Most of us pay more for sugar because of import quotas. But if that amount is an extra $21 a year for an entire household–as the Dallas Fed has estimated–no one notices. However we do notice when foreign competition makes a factory close down.
Commenting on how free trade has a visible and invisible impact, Nobel laureate Milton Friedman said that it was easy to identify the factory that foreign competition eliminated but not so simple to see the savings enjoyed by millions of consumers.
Where are we going? To how the consumer benefits from free trade.
The Consumer Side of Free Trade
More Income
When free trade increases competition because of cheaper imports, lower income consumers especially benefit. The reason? Households that earn less spend a higher proportion of their income on imported goods. One 2014 NBER paper even concluded that households in the 10th percentile have a whopping real income loss of 70 percent when trade is cut off.
Below you can see that while all consumers benefit from trade, lower income percentiles fare batter:
More Variety
Free trade can take what the world makes to our doorstep. After the North American Free Trade Agreement (NAFTA) was implemented in 1994, Mexican and Canadian fruit growers began to have free access to U.S. markets. As a result, by 2012 the amount of fruit we were eating from Mexico and Canada had doubled while we consumed three times as many of their vegetables. Or, thinking of a pre-NAFTA world, please just imagine supermarkets with many fewer Mexican avocados, cantaloupes, grapes, mangoes, papayas, limes, strawberries and watermelon.
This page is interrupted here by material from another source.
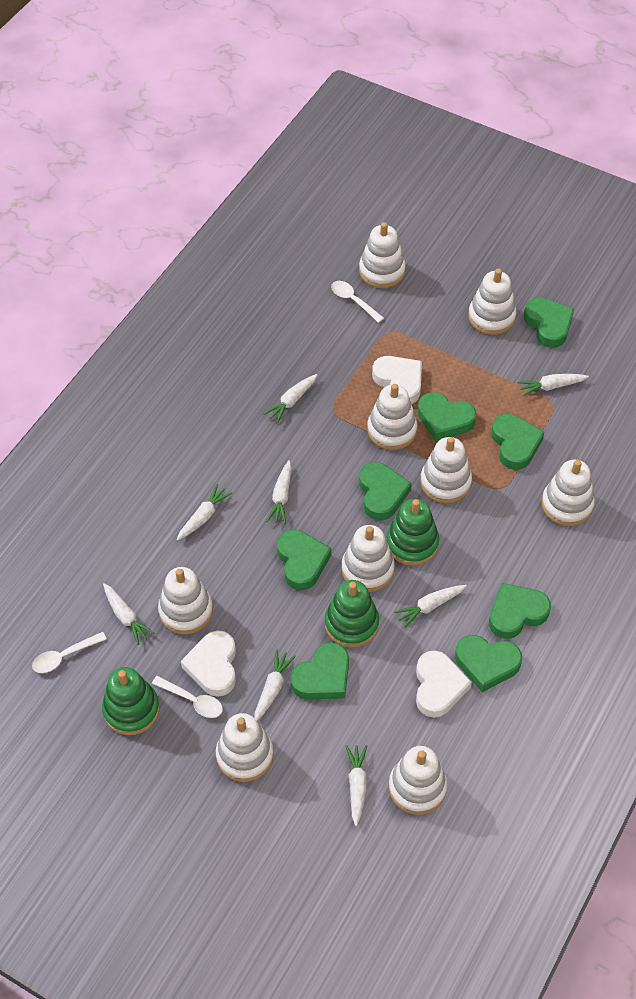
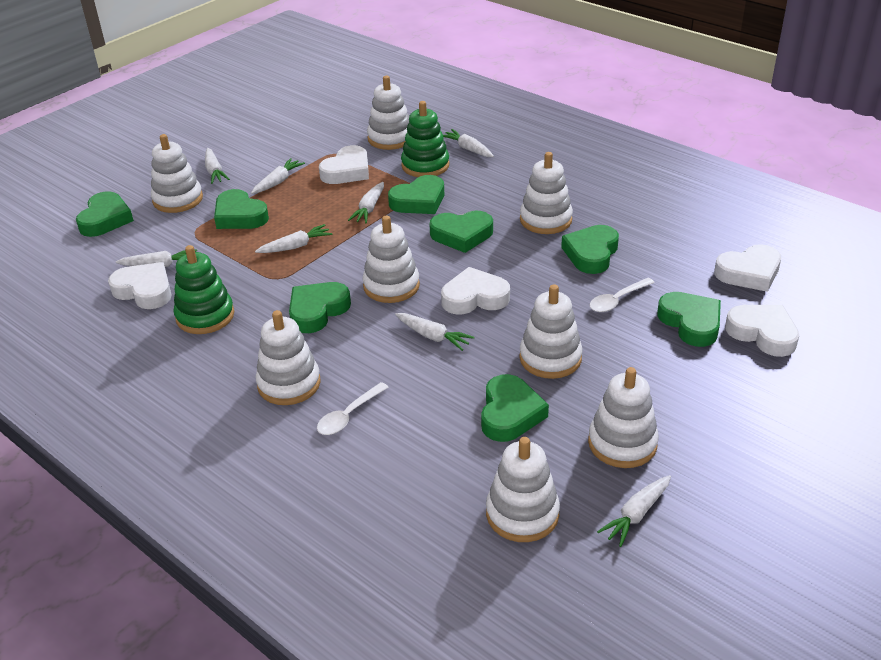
green stacking toy: [102,667,159,735] [325,580,379,648] [387,499,439,566] = 3 -> [174,245,234,334] [401,101,449,177] = 2
white heart: [181,630,236,697] [372,356,422,404] [416,650,472,718] = 3 -> [108,262,172,309] [319,145,369,184] [441,267,510,314] [714,244,781,292] [725,305,799,357] = 5
white spoon: [32,632,107,673] [152,676,223,718] [331,281,384,323] = 3 -> [317,382,389,435] [590,278,655,312] = 2
white stacking toy: [158,567,213,635] [216,713,274,782] [341,525,395,592] [359,222,406,288] [367,384,418,450] [389,746,447,815] [420,437,472,503] [468,269,516,335] [542,460,595,526] = 9 -> [151,134,203,213] [256,310,321,405] [362,216,420,303] [367,76,410,150] [486,437,560,542] [519,284,583,379] [520,152,573,234] [588,367,659,468] = 8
Here are the overall stats:

Higher Living Standards
Consumers have enjoyed better health, a more nutritious diet, more bedrooms and household appliances because of U.S. economic growth during the past century. The question though is whether free trade boosts GDP growth and our living standards.The most convincing paper I could find said yes but that we still do not have the rigorous data to prove it.
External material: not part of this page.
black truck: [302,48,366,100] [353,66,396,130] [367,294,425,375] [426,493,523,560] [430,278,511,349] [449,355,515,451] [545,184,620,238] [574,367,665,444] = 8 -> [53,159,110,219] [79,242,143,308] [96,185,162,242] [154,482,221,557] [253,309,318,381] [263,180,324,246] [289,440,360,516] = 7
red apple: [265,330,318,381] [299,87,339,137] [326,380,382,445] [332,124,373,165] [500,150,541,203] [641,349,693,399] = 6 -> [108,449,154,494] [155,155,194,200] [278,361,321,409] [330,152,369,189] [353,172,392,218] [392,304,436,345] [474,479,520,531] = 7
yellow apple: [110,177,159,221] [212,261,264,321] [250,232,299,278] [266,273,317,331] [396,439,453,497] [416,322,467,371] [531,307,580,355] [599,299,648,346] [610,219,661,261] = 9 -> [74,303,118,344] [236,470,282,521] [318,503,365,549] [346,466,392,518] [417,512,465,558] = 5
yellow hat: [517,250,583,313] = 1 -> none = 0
So instead, I turned to the Peterson Institute for their indirect confirmation of the correlation between trade and growth:

Our Bottom Line: Comparative Advantage
First explained by 19th century economist David Ricardo (1772-1823) as the principle of comparative advantage, when nations do what they do best, specialization boosts worldwide productivity.
So yes, comparative advantage makes sense when we look at the big picture because it enables one generation to make life better for its children. However, as many U.S. apparel and furniture workers would tell us, in the shorter term, everyone does not necessarily benefit.